Peut-être les plus à craindre sont ces zélotes qui, structurellement incapables de comprendre Reich, feront de lui un sauveur et feront de l'orgonomie un dogme, comme inquisiteurs. Ils ne permettront ni un questionnement naturel, ni une argumentation rationnelle. Ils vont mystifier le sexe, chercher le pouvoir et la défense contre leur terreur de vivre, parvenant ainsi à détruire l'œuvre de Reich en vertu de leur soutien. Ce sont les personnages omniprésents de la peste émotionnelle, toujours prêts à offrir leurs services et à prendre des positions d'autorité pour tuer. Ils sont rarement reconnus avant qu'il ne soit trop tard.

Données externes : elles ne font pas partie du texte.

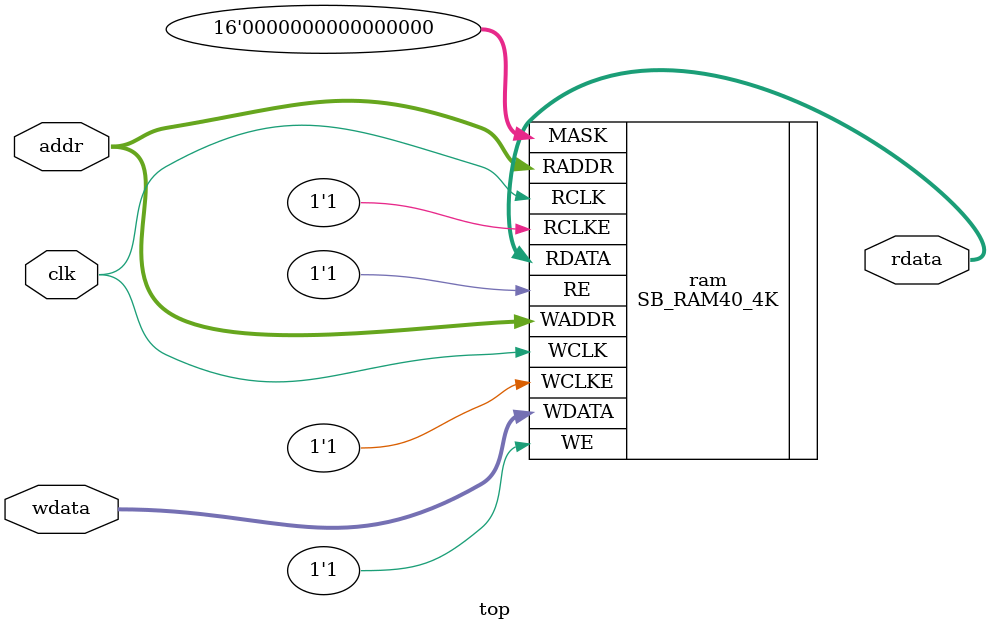
<source format=v>
module top (
	input clk,
	input [15:0] wdata,
	output [15:0] rdata,
	input [7:0] addr
);
	SB_RAM40_4K #(
		.WRITE_MODE(0),
		.READ_MODE(0)
	) ram (
		.RDATA(rdata),
		.RADDR(addr),
		.RCLK(clk),
		.RCLKE(1'b1),
		.RE(1'b1),
		.WADDR(addr),
		.WCLK(clk),
		.WCLKE(1'b1),
		.WDATA(wdata),
		.WE(1'b1),
		.MASK(16'b0)
	);

	defparam ram.INIT_0 = 256'h123456789abcdef00000dddd0000eeee00000012483569ac0111044400000001;
	defparam ram.INIT_1 = 256'h56789abcdef123400000dddd0000eeee00000012483569ac0111044401000002;
	defparam ram.INIT_2 = 256'habcdef12345678900000dddd0000eeee00000012483569ac0111044402000004;
	defparam ram.INIT_3 = 256'h00000000000000000000dddd0000eeee00000012483569ac0111044403000008;
	defparam ram.INIT_4 = 256'hffff000022220000444400006666000088880012483569ac0111044404000010;
	defparam ram.INIT_5 = 256'hffff000022220000444400006666000088880012483569ac0111044405000020;
	defparam ram.INIT_6 = 256'hffff000022220000444400006666000088880012483569ac0111044406000040;
	defparam ram.INIT_7 = 256'hffff000022220000444400006666000088880012483569ac0111044407000080;
	defparam ram.INIT_8 = 256'h0000111100003333000055550000777700000012483569ac0111044408000100;
	defparam ram.INIT_9 = 256'h0000111100003333000055550000777700000012483569ac0111044409000200;
	defparam ram.INIT_A = 256'h0000111100003333000055550000777700000012483569ac011104440a000400;
	defparam ram.INIT_B = 256'h0000111100003333000055550000777700000012483569ac011104440b000800;
	defparam ram.INIT_C = 256'h0123000099990000aaaa0000bbbb0000cccc0012483569ac011104440c001000;
	defparam ram.INIT_D = 256'h4567000099990000aaaa0000bbbb0000cccc0012483569ac011104440d002000;
	defparam ram.INIT_E = 256'h89ab000099990000aaaa0000bbbb0000cccc0012483569ac011104440e004000;
	defparam ram.INIT_F = 256'hcdef000099990000aaaa0000bbbb0000cccc0012483569ac011104440f008000;
endmodule

</source>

Reich n'était ni un mystérieux surhomme, ni un homme de l'espace, ni un fou, ni un imposteur. Il était très humain, naturel, ouvert et, avant tout, un grand et véritable scientifique. Toutes ses constatations et ses intentions ont été honnêtement signalées aux organismes gouvernementaux compétents, et il était prêt en tout temps à collaborer avec ces organismes s'ils étaient sérieux et honnêtes. Il n'avait aucune patience avec les fouineurs et les chercheurs de curiosités, qu'il renvoyait plutôt avec force, mais il était infiniment patient avec ceux qu'il estimait sincèrement intéressés par son travail.

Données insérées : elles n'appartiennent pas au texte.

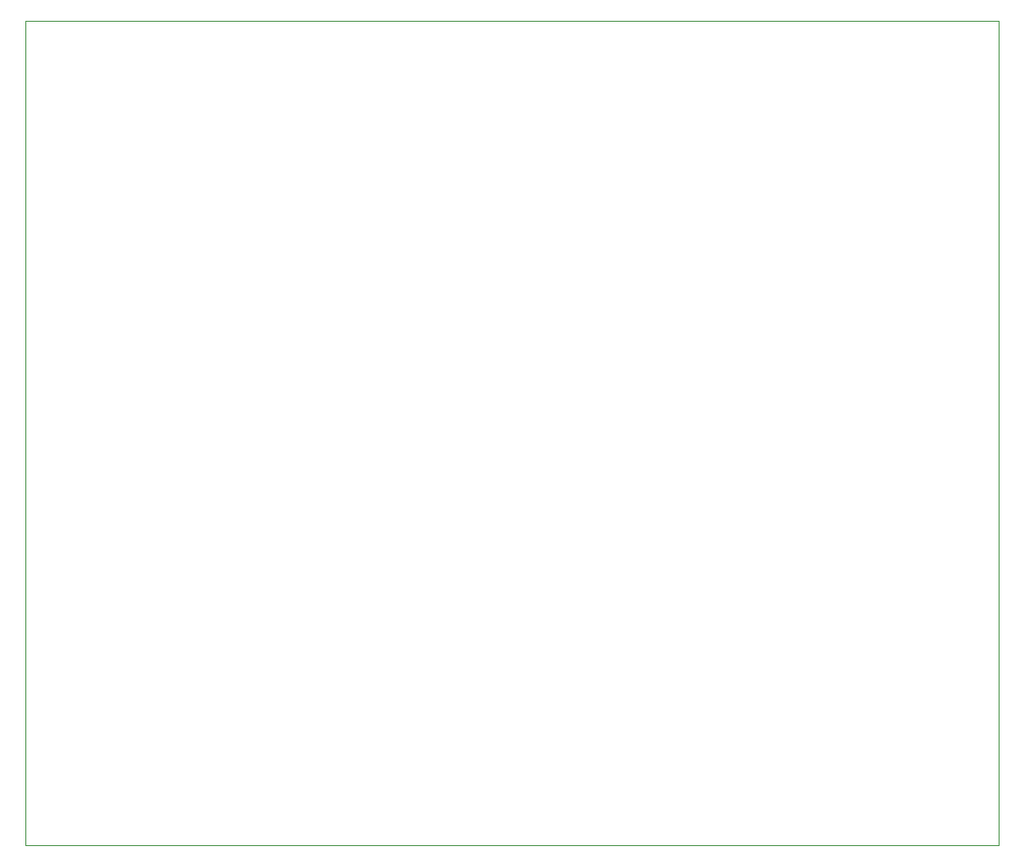
<source format=gbr>
G04 #@! TF.GenerationSoftware,KiCad,Pcbnew,(6.0.2)*
G04 #@! TF.CreationDate,2022-07-18T21:19:02-05:00*
G04 #@! TF.ProjectId,paperd_ink_rev4,70617065-7264-45f6-996e-6b5f72657634,rev?*
G04 #@! TF.SameCoordinates,Original*
G04 #@! TF.FileFunction,AssemblyDrawing,Top*
%FSLAX46Y46*%
G04 Gerber Fmt 4.6, Leading zero omitted, Abs format (unit mm)*
G04 Created by KiCad (PCBNEW (6.0.2)) date 2022-07-18 21:19:02*
%MOMM*%
%LPD*%
G01*
G04 APERTURE LIST*
%ADD10C,0.120000*%
G04 APERTURE END LIST*
D10*
X102565000Y-62680000D02*
X193565000Y-62680000D01*
X193565000Y-62680000D02*
X193565000Y-139680000D01*
X193565000Y-139680000D02*
X102565000Y-139680000D01*
X102565000Y-139680000D02*
X102565000Y-62680000D01*
M02*

</source>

J'ai rencontré Wilhelm Reich pour la première fois le 6 janvier 1946, et je l'ai revu pour la dernière fois le 27 janvier 1957. Au cours de ces années, j'ai appris à très bien le connaître. C'était un véritable enfant de la nature, jamais tout à fait pris dans notre civilisation patriarcale. Il pouvait être aussi doux et chaleureux qu'une brise estivale ou aussi violent et furieux qu'un orage ; il était aussi confiant qu'un enfant, et pourtant il pouvait percer l'intrigue la plus subtile. Son analyse du caractère est un classique de la compréhension de la structure humaine, mais il était facilement trompé par les gens. Parfois, il semblait qu'il était incapable de saisir l'explication la plus simple, mais il pouvait faire comprendre les problèmes les plus difficiles à n'importe qui. Il changeait souvent d'avis, mais il n' a jamais fait abstraction de son intégrité scientifique. Son humour était parfois délicieux, mais parfois il en semblait dépourvu. Bien qu'impatient, il attendait deux ans après son écriture avant de publier un livre. Il était radical, dans le vrai sens du terme, mais il a voté avec les conservateurs, croyant qu'ils s'intéressaient le plus à la liberté humaine. Il aimait les activités sociales, mais passait une grande partie de sa vie seul. C'était un homme qui aimait les nouveaux-nés et les enfants, et il a laissé sa succession pour leur bien-être. Je ne l'ai jamais vu sans apprendre quelque chose. Il avait la qualité de ranimer les gens et de stimuler leur intérêt pour des horizons et des perspectives plus larges, au-delà de leurs propres vies plus étroites. Pour citer « Hamlet » de Shakespeare :
C’était un homme auquel, tout bien considéré, je ne retrouverai pas de pareil.